1. A Technical Critique: Does the "Exponential Advantage" Actually Hold? One highly technical commenter pushed back against the paper's core premise, questioning the benchmarks used for comparison. They argue that comparing transformers to un-reduced Linear Temporal Logic (LTL) expressions might be giving transformers an unfair advantage.
- The Counter-Argument: If the researchers had compared transformers to more optimized logical representations—such as Reduced Ordered Binary Decision Diagrams (ROBDDs) or LTL with parameterizing sub-formulas—the transformer's "exponential advantage" might entirely vanish.
- Theory vs. Practice: The same user pointed out a structural disconnect in the paper: it proves things based on theoretically constructed transformers. In the real world, transformers are trained (e.g., via truth tables), which is a fundamentally different and messy process that theoretical construction doesn't account for.

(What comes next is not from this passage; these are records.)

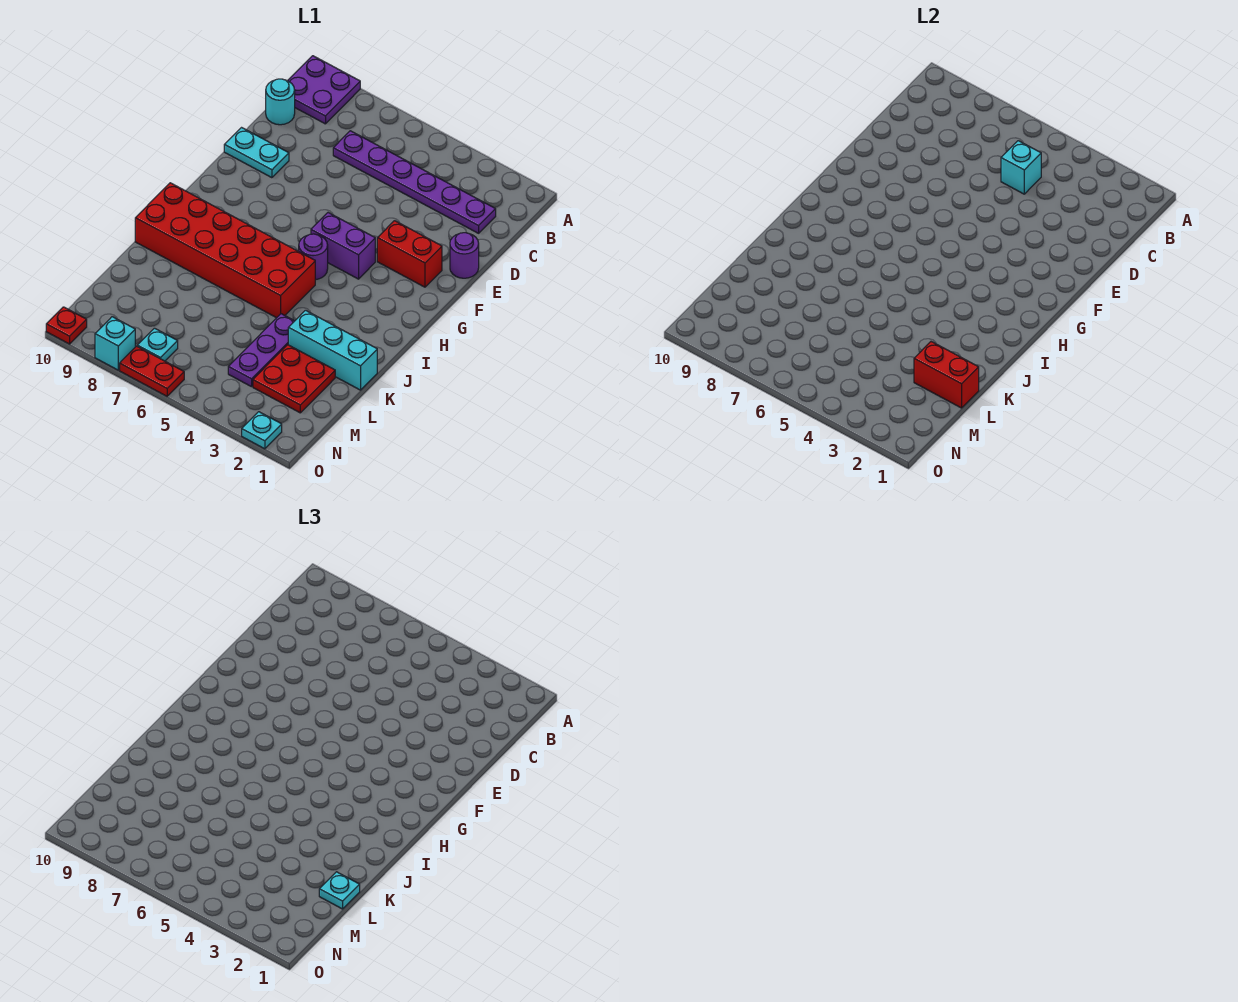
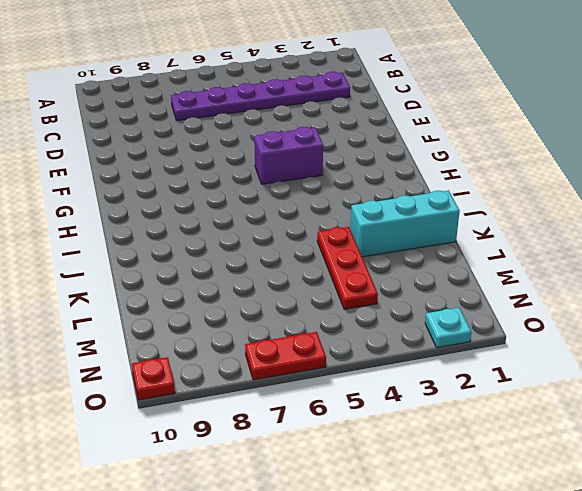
red 1x3 plate [317,227,378,309] -> purple 1x3 plate [228,314,294,387]
none -> purple 2x2 plate [288,56,360,124]
none -> cyan 1x1 round brick [266,79,295,125]
none -> purple 1x1 round brick [450,233,479,278]

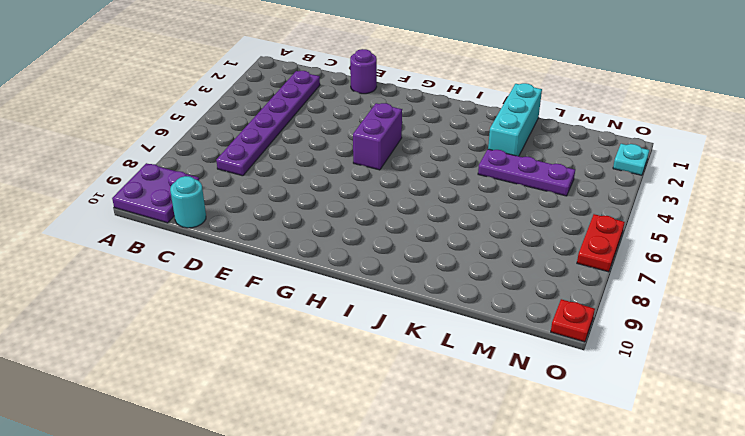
none -> cyan 1x2 plate [224,128,289,178]
none -> red 1x2 brick [377,221,442,287]
none -> purple 1x1 round brick [299,234,328,280]

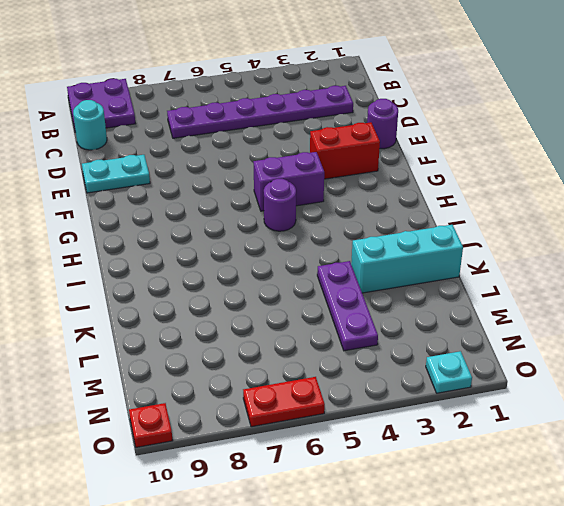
none -> red 2x6 brick [135,183,315,318]
none -> red 2x2 plate [253,345,335,413]
none -> cyan 1x1 plate [137,328,178,361]

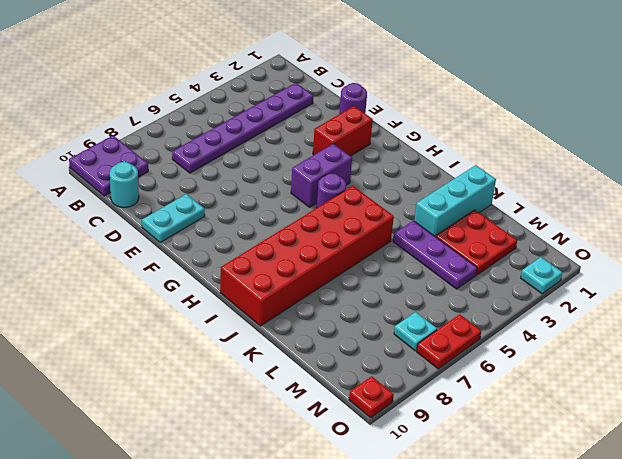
none -> cyan 1x1 brick [95,317,135,370]
none -> cyan 1x1 brick [1001,141,1041,194]
none -> red 1x2 brick [914,342,979,408]

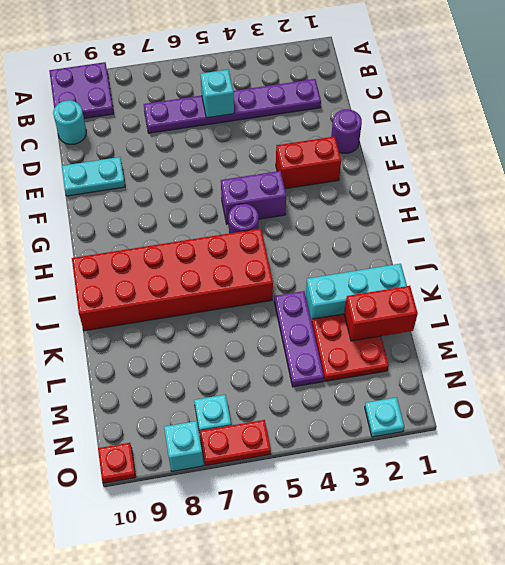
none -> cyan 1x1 plate [319,872,360,909]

2. Lost in Translation: Math vs. Linguistics A large portion of the thread was dedicated to clearing up a fundamental misunderstanding of the paper's title.
- Several commenters initially assumed "succinctness" referred to the linguistic abilities of Large Language Models—specifically, that larger models have a better vocabulary and can summarize concepts using brief, metaphor-rich, or expressive text.
- Another user had to gently course-correct the thread, clarifying that the paper is strictly about Theoretical Computer Science. In this context, succinctness is diametrically opposed to human linguistics; it refers purely to how small a mathematical model can be while still representing complex, artificial logic rules. The original commenter gracefully acknowledged the correction.
3. Tangent: Strict Coding Language vs. "Flowery" Real Language Spurred by the linguistic misunderstanding, a side debate emerged about how language should be used by AI. One user suggested that to improve AI reasoning, we might need models to output highly rigid, standardized language (referencing IETF RFC 2119, which dictates the strict use of words like "MUST," "SHOULD," and "MAY"). Another user countered this, arguing that nuanced, "flowery" language is actually a powerful tool, and evaluating text with strict, simple heuristics is flawed because language must naturally adapt to context and the intended audience.